[[ Records for the exercise, beginning ]]

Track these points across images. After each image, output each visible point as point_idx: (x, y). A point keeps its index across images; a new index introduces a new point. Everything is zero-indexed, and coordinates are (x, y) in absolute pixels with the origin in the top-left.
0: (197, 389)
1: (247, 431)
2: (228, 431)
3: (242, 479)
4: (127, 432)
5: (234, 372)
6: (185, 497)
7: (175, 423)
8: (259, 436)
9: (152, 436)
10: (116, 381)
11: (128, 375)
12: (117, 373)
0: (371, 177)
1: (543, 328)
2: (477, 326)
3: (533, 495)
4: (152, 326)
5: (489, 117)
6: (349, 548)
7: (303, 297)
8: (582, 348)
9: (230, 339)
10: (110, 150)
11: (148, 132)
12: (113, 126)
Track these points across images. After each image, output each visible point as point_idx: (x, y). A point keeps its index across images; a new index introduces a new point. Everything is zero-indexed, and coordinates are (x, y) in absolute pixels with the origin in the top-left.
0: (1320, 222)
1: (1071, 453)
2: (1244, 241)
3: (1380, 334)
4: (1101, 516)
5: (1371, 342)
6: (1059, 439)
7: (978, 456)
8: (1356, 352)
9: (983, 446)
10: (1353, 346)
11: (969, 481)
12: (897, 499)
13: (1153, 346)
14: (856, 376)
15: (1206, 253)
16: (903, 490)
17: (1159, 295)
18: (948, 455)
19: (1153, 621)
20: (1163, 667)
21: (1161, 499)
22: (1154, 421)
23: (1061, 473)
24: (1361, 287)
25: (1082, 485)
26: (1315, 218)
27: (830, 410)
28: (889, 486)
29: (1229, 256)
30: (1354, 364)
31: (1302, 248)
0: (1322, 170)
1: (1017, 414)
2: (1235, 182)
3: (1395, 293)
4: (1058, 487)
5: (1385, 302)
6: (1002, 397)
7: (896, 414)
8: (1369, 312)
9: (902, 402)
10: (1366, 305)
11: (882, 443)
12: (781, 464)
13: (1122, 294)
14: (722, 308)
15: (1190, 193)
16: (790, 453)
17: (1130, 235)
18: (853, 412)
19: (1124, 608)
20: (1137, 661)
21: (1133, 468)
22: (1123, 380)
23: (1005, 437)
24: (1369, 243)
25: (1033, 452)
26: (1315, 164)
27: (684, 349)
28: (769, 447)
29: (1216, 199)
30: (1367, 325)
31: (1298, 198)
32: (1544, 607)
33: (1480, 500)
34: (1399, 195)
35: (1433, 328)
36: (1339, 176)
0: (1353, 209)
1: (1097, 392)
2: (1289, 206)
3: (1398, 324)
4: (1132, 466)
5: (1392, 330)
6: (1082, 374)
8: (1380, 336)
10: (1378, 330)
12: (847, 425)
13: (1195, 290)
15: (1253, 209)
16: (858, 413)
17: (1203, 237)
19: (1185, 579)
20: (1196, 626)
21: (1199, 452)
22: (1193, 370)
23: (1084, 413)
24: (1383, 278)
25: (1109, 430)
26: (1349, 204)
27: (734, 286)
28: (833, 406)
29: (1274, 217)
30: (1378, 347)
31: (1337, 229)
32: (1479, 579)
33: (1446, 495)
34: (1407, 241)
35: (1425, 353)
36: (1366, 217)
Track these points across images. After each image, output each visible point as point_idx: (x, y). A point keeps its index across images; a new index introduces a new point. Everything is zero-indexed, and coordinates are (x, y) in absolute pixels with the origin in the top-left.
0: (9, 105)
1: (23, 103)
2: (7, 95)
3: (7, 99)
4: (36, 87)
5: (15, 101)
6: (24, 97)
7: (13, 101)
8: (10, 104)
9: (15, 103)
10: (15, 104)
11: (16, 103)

[[ Records for the exercise, end ]]

> Assigned task
Put the rows above, from the line containing "32: (1544, 607)" through the line containing "36: (1366, 217)", inclusive, into a Markdown table with columns "No." and "Entry", leaving out blank lines. Number each row in "No." and place its line in "Entry".

> Task answer
| No. | Entry |
|---|---|
| 1 | 32: (1544, 607) |
| 2 | 33: (1480, 500) |
| 3 | 34: (1399, 195) |
| 4 | 35: (1433, 328) |
| 5 | 36: (1339, 176) |
| 6 | 0: (1353, 209) |
| 7 | 1: (1097, 392) |
| 8 | 2: (1289, 206) |
| 9 | 3: (1398, 324) |
| 10 | 4: (1132, 466) |
| 11 | 5: (1392, 330) |
| 12 | 6: (1082, 374) |
| 13 | 8: (1380, 336) |
| 14 | 10: (1378, 330) |
| 15 | 12: (847, 425) |
| 16 | 13: (1195, 290) |
| 17 | 15: (1253, 209) |
| 18 | 16: (858, 413) |
| 19 | 17: (1203, 237) |
| 20 | 19: (1185, 579) |
| 21 | 20: (1196, 626) |
| 22 | 21: (1199, 452) |
| 23 | 22: (1193, 370) |
| 24 | 23: (1084, 413) |
| 25 | 24: (1383, 278) |
| 26 | 25: (1109, 430) |
| 27 | 26: (1349, 204) |
| 28 | 27: (734, 286) |
| 29 | 28: (833, 406) |
| 30 | 29: (1274, 217) |
| 31 | 30: (1378, 347) |
| 32 | 31: (1337, 229) |
| 33 | 32: (1479, 579) |
| 34 | 33: (1446, 495) |
| 35 | 34: (1407, 241) |
| 36 | 35: (1425, 353) |
| 37 | 36: (1366, 217) |